Camilla completed her drawing and leant back in her chair, thinking of the dunes whose movement was governed by the wind and their own weight. As a child, she'd believed they crept forward in the night, on feet the size of football fields. She enjoyed the steep incline, wind that met her headlong, catch of moon and starlight at the tops of waves. She enjoyed walking at night. She wondered if she went that way now, in the darkness, she would hear the scream again.

Camilla missed Riza terribly, the beauty that was in his every step. No drawing of hers could come close to expressing that. The fact that an old woman of no account, whom children taunted and adults dismissed as mad, had been able to feast each day on beauty - now that had been something. She pictured the baby fluff and softness, those legs of a sweet, comical length. She almost tore up her drawing in frustration. Where was Chris Blackie? What was keeping him?

She decided to get out of the house, to calm herself by walking.

It seemed important to choose the right hat.

Camilla fetched one from the hall cupboard. She supposed it was the kind once worn for tennis, though she'd never enjoyed the game. Proficiency at sports had eluded her, like so much else. But youthful losses were vague now, and that was a blessing. The memory of missed opportunities had become so slippery that she no longer felt the need to grapple with it, to ask again whether such-and-such a skill had ever been within her grasp. Still, she stared at the old white hat with its rust-coloured brim and put it on with a sense of reliving some kind of athletic occasion.

The phone rang. It was Simon.

‘Is that you, Mum?'

Camilla wondered who else it could be, and why her son insisted on phoning when he knew she hated it.

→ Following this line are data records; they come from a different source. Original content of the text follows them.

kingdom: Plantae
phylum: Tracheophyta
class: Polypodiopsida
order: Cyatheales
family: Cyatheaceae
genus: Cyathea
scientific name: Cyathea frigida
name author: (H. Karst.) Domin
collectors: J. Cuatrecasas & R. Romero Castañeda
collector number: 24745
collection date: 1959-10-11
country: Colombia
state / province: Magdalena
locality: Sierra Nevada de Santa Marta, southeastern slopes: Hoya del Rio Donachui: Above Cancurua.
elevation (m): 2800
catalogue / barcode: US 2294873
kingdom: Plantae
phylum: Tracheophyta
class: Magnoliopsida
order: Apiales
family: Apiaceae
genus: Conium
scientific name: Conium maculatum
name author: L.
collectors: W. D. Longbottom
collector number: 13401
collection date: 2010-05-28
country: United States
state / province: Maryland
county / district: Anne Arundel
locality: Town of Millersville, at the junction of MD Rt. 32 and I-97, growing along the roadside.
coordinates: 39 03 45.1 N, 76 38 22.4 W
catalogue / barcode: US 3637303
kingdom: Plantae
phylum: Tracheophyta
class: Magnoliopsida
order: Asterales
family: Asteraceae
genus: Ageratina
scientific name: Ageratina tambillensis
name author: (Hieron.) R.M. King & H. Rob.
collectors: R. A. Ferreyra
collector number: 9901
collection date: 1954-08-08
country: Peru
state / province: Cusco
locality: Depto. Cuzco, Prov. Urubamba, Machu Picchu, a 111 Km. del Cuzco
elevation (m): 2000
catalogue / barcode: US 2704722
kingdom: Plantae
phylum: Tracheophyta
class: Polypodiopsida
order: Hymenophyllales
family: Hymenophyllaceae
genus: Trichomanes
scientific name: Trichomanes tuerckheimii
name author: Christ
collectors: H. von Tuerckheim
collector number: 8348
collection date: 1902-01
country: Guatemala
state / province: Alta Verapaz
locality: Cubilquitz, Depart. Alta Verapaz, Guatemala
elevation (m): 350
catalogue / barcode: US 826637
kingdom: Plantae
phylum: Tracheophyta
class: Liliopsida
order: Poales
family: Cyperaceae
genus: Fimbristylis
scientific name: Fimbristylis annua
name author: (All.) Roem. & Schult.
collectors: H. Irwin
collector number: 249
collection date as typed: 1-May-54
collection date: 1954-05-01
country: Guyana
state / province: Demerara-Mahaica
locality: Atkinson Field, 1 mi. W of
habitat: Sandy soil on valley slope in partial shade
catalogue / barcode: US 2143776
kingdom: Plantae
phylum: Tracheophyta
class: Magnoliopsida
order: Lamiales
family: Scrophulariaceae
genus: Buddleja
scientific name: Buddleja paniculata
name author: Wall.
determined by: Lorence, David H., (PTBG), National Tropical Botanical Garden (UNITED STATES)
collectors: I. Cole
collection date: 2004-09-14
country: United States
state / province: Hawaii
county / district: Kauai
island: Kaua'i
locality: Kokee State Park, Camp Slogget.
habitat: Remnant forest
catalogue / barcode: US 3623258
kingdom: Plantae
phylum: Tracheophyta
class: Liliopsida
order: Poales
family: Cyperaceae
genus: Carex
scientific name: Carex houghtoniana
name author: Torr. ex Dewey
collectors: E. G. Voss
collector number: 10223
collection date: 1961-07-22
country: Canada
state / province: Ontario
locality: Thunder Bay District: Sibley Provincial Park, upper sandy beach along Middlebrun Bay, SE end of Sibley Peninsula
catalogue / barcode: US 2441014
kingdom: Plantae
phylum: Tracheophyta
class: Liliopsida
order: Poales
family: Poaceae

‘How are you, Mum? Is everything okay?'

Camilla nodded at the phone. She put a hand up to adjust her hat and realised with shame that she was crying.

Simon said she shouldn't live alone. It was not the first time he had said this. He told her he was sending her some brochures in a querulous, insistent voice.

Camilla put the phone down, asking herself when things had begun to go wrong between herself and her son, if she could mark the point where a hostile young man had emerged from the chrysalis of childhood. She knew that Simon blamed her for his father's death, still blamed her, with the unforgiving grief of a ten-year-old boy. And wasn't this the point, that blame and grief had remained locked in him, unchanged? Any attempt to talk about it while he was growing up had been met with hostility.

Alan Renfrew had died of a heart attack at the age of thirty-eight. His heart had been weak, but nobody had known that until it was too late. The day before the heart attack, they'd argued. Alan had been a cold, punitive and jealous husband, and had punished her for failing to produce more sons. After eleven years of marriage, she had hated him. Simon had loved his father. Father and son had loved one another.

Camilla shrank from the idea of selling the house she'd been born in; but perhaps she should. Perhaps she should give in.

She jammed her hat firmly on her head and closed the door behind her. Already she felt guilty for hanging up on Simon. Nervous of giving offence, she had always shied away from the question of why Simon's wife had left him after they'd been married for only two years. Now any matter between mother and son was best broached in writing. The failure of Simon's marriage was a subject that remained firmly closed.